### Your objective
Reproduce, exactly, the lines of the material below from the line containing "Meeting Date: 15<sup>th</sup> July 2020" through the line containing "5. Total expenditure", with both end lines included and nothing else.

******

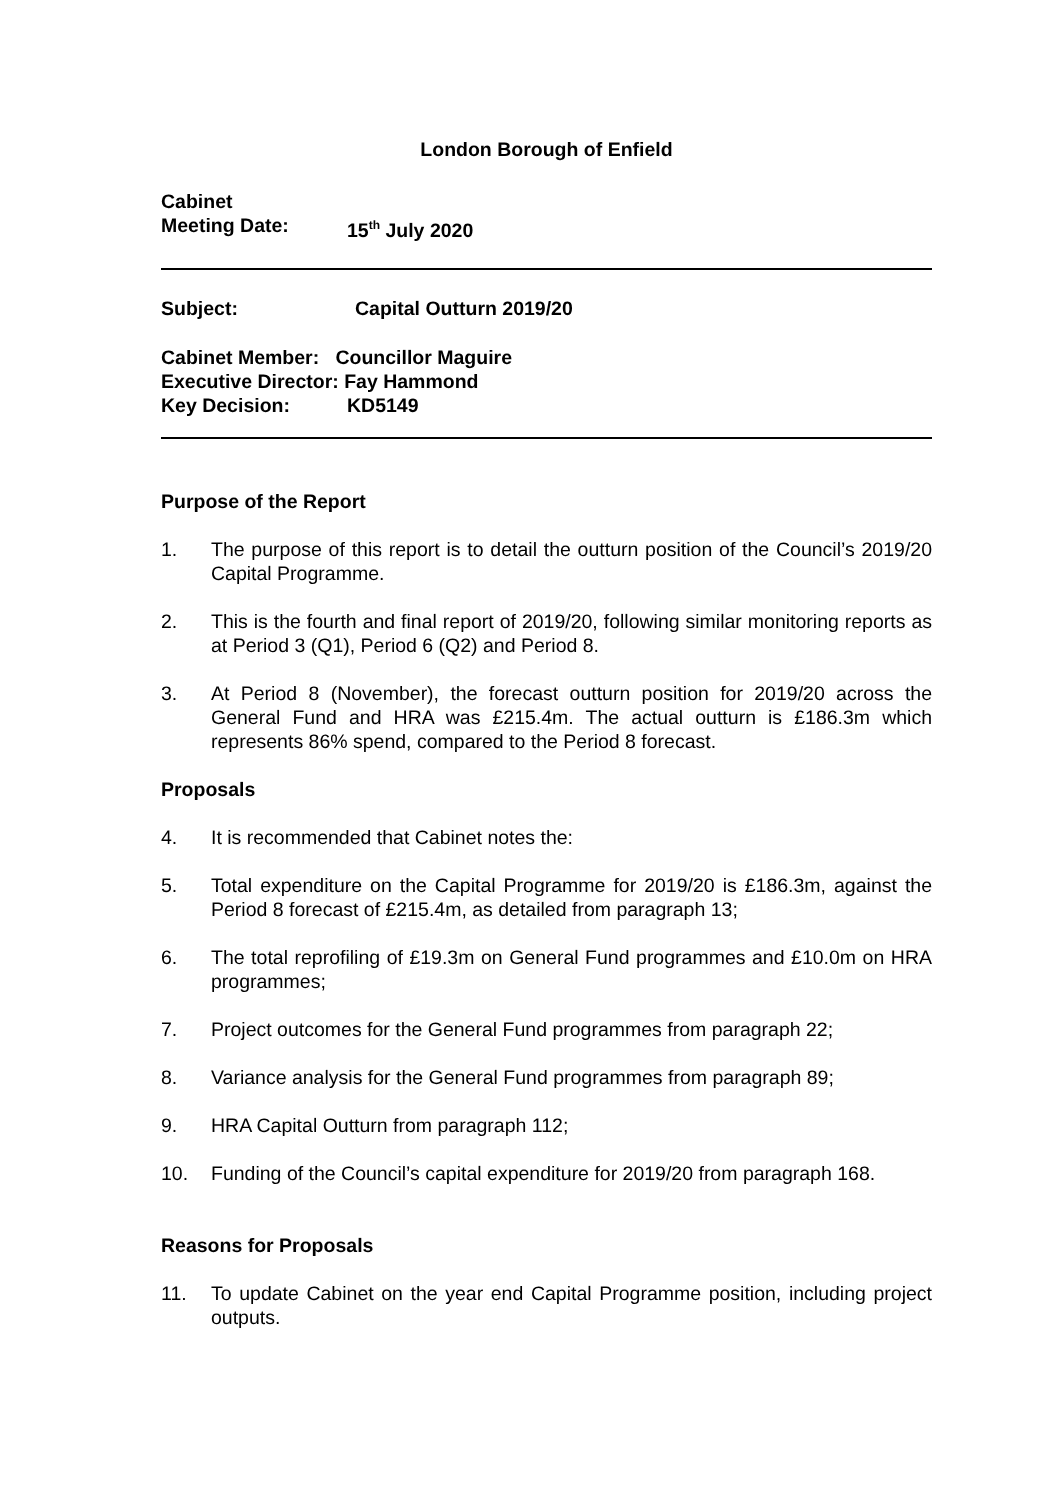London Borough of Enfield
Cabinet
Meeting Date: 15<sup>th</sup> July 2020
Subject: Capital Outturn 2019/20
Cabinet Member: Councillor Maguire
Executive Director: Fay Hammond
Key Decision: KD5149
Purpose of the Report
1. The purpose of this report is to detail the outturn position of the Council’s 2019/20 Capital Programme.
2. This is the fourth and final report of 2019/20, following similar monitoring reports as at Period 3 (Q1), Period 6 (Q2) and Period 8.
3. At Period 8 (November), the forecast outturn position for 2019/20 across the General Fund and HRA was £215.4m. The actual outturn is £186.3m which represents 86% spend, compared to the Period 8 forecast.
Proposals
4. It is recommended that Cabinet notes the:
5. Total expenditure on the Capital Programme for 2019/20 is £186.3m, against the Period 8 forecast of £215.4m, as detailed from paragraph 13;
6. The total reprofiling of £19.3m on General Fund programmes and £10.0m on HRA programmes;
7. Project outcomes for the General Fund programmes from paragraph 22;
8. Variance analysis for the General Fund programmes from paragraph 89;
9. HRA Capital Outturn from paragraph 112;
10. Funding of the Council’s capital expenditure for 2019/20 from paragraph 168.
Reasons for Proposals
11. To update Cabinet on the year end Capital Programme position, including project outputs.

******

### Exercise result
Meeting Date: 15<sup>th</sup> July 2020
Subject: Capital Outturn 2019/20
Cabinet Member: Councillor Maguire
Executive Director: Fay Hammond
Key Decision: KD5149
Purpose of the Report
1. The purpose of this report is to detail the outturn position of the Council’s 2019/20 Capital Programme.
2. This is the fourth and final report of 2019/20, following similar monitoring reports as at Period 3 (Q1), Period 6 (Q2) and Period 8.
3. At Period 8 (November), the forecast outturn position for 2019/20 across the General Fund and HRA was £215.4m. The actual outturn is £186.3m which represents 86% spend, compared to the Period 8 forecast.
Proposals
4. It is recommended that Cabinet notes the:
5. Total expenditure on the Capital Programme for 2019/20 is £186.3m, against the Period 8 forecast of £215.4m, as detailed from paragraph 13;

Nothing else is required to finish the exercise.